Two people who really believe this happen to work for Business Insider. Jim Edwards has written a number of posts claiming that Apple is "delusional" if it doesn't think price matters for its success. Henry Blodget, has written about this a bunch, most recently tweeting that the "clock likely ticking on Apple's gargantuan iPhone profits..." because Lenovo's CEO says the smartphone market is transitioning away from expensive phones.
These guys aren't dumb. And what they're saying makes intuitive sense. It's not hard to envision a point in the near future where Android phones and iPhones are exactly matched on specs. And it's not hard to envision a point in the near future where Android is as good, or better than Apple's mobile software, iOS.
When that day comes, people will just chose Android because it's nearly the same product, just at a significantly lower price. Sure, there will be some people buying iPhones, but for the most part it's going to be all Android. Apple will relinquish its role as the world's biggest company, and return to its rightful spot as a niche technology company with a sliver of share, just bumping along.

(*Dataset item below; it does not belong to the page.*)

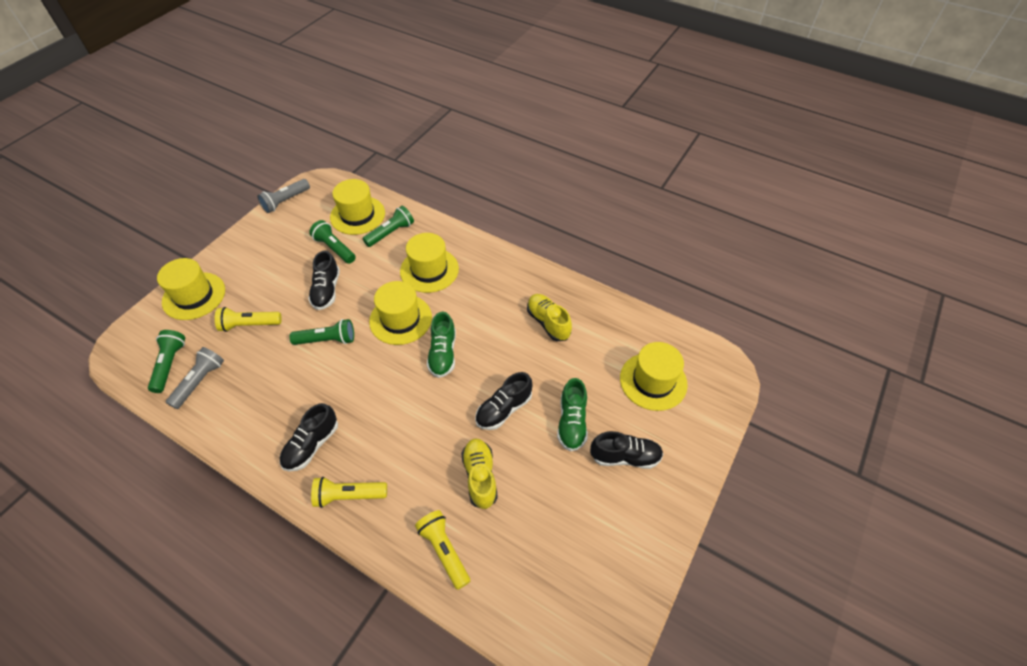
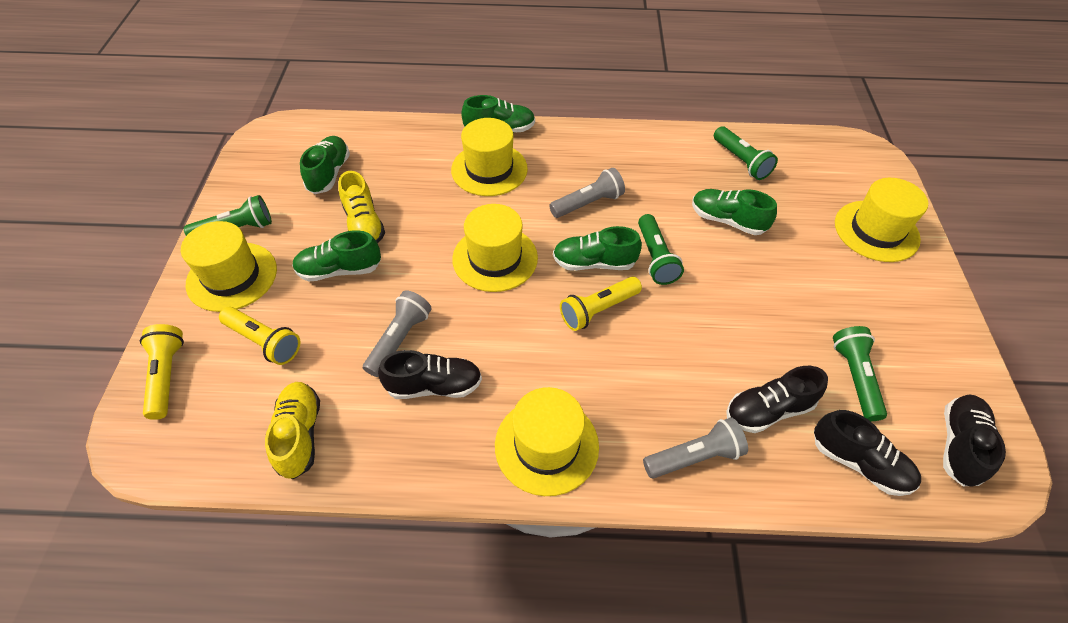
green shoe: 2 -> 5
grey flashlight: 2 -> 3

As Blodget said on Twitter, "Is there any previous examples of consumer gadget companies in which one company can charge 3X as much as everyone else forever?"
There's just one problem with this theory. It turns out there is an example of a consumer gadget company that charges 3X its rivals forever. And it turns out that company is really successful.

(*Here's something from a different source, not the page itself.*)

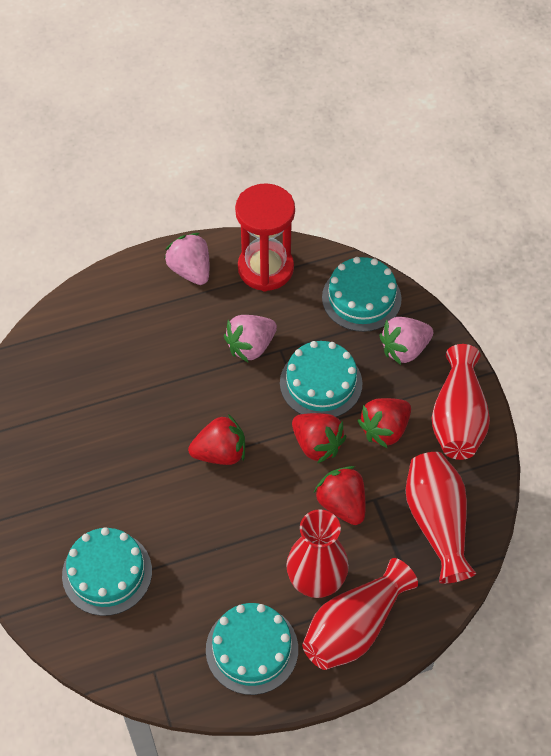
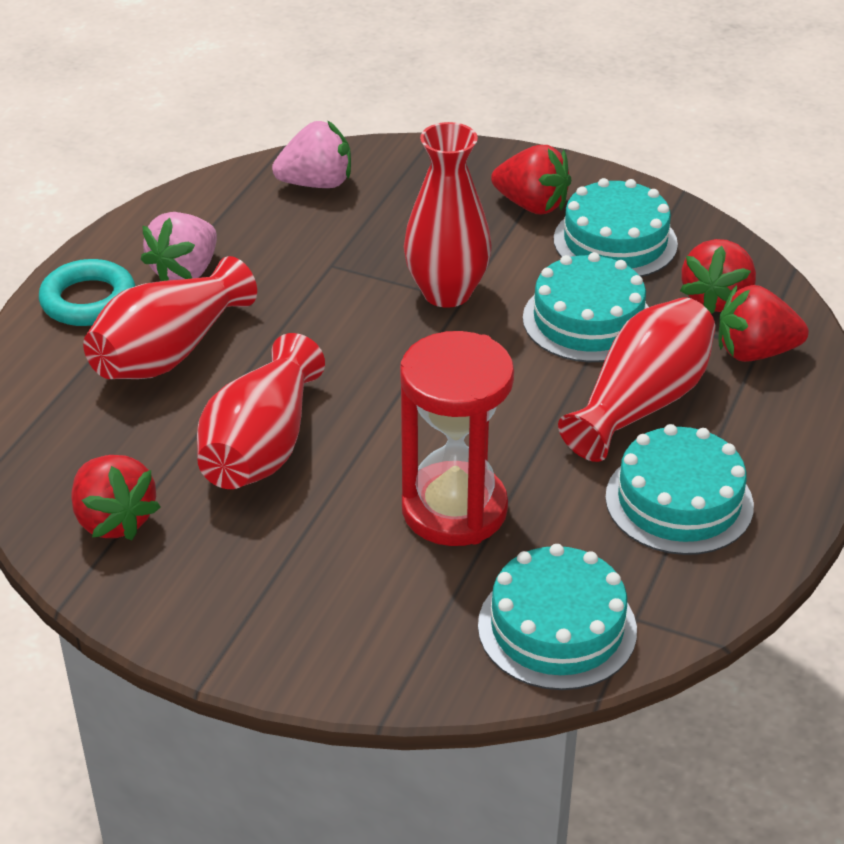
pink strawberry: 3 -> 2
turquoise ring: 0 -> 1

Which company is that? Apple!
Apple's Mac business has consistently outperformed the consumer PC business for years now, growing slowing, but steadily, racking up sales and profits for Apple despite competing with much cheaper, comparable commodity devices from companies like Lenovo, Dell, HP, and Samsung.

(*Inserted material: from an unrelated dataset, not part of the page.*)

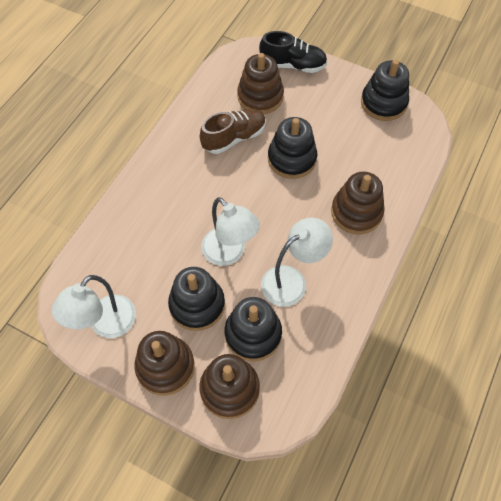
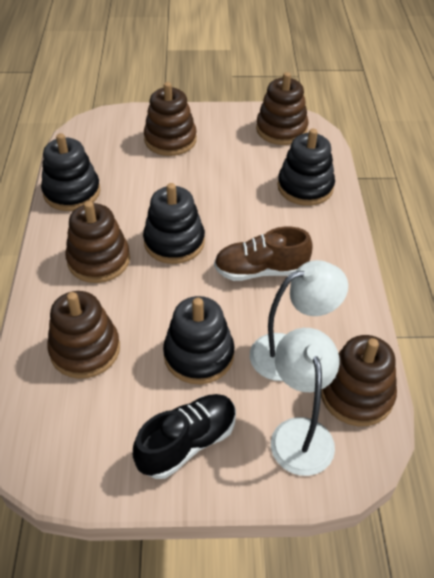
brown stacking toy: 4 -> 5
white lamp: 3 -> 2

In this way, if you want to really predict Apple's future, the Mac is the most important product to look at. By the logic of Blodget and Edwards, the Mac should be dead, or at least less expensive, and Apple should be toast.
But that's not the case, not by a long shot. As former Apple executive Jean Louis Gassee writes in his weekly column on tech, "Naysayers will continue to contend that the prices of competing tablets are preordained to crash and will bring ruin to Apple's Affordable Luxury product strategy … just as they predicted netbooks would inflict damage on MacBooks."
But Apple's Mac shipments were up 18% year-over-year last quarter. Meanwhile, global PC shipments were down 1.7% in the second quarter, according to IDC.
Revenue from the Mac was $5.5 billion for the second quarter, up 13% year-over-year. Apple is on pace to generate $23 billion in sales from the Mac in fiscal year 2014.
Now, a company cannot feast on Mac sales alone, of course. But, that's why Apple has rolled out the iPod, iPhone, and iPad, along with the ecosystem of apps and media that make those gadgets really great.
If the iPhone were to settle into a Mac-like groove where it was growing slowly, churning out steady profits, Apple would be fine.
But, luckily, Apple seems to want to roll out products to augment the iPhone and iPad, just like it augmented the Mac with the iPod.
Apple is reportedly planning an iWatch for the fall. It will not be a monster profit-maker like the iPhone. But it will be a nice product that supports the Apple ecosystem and compliments what Apple already has in place.
And that is the Apple way. As Gassee points out, "The sweet spot on Apple's racket is the set of customers who, like Tim Cook, use MacBooks and iPads. It's by no means the broadest segment, just the most profitable one."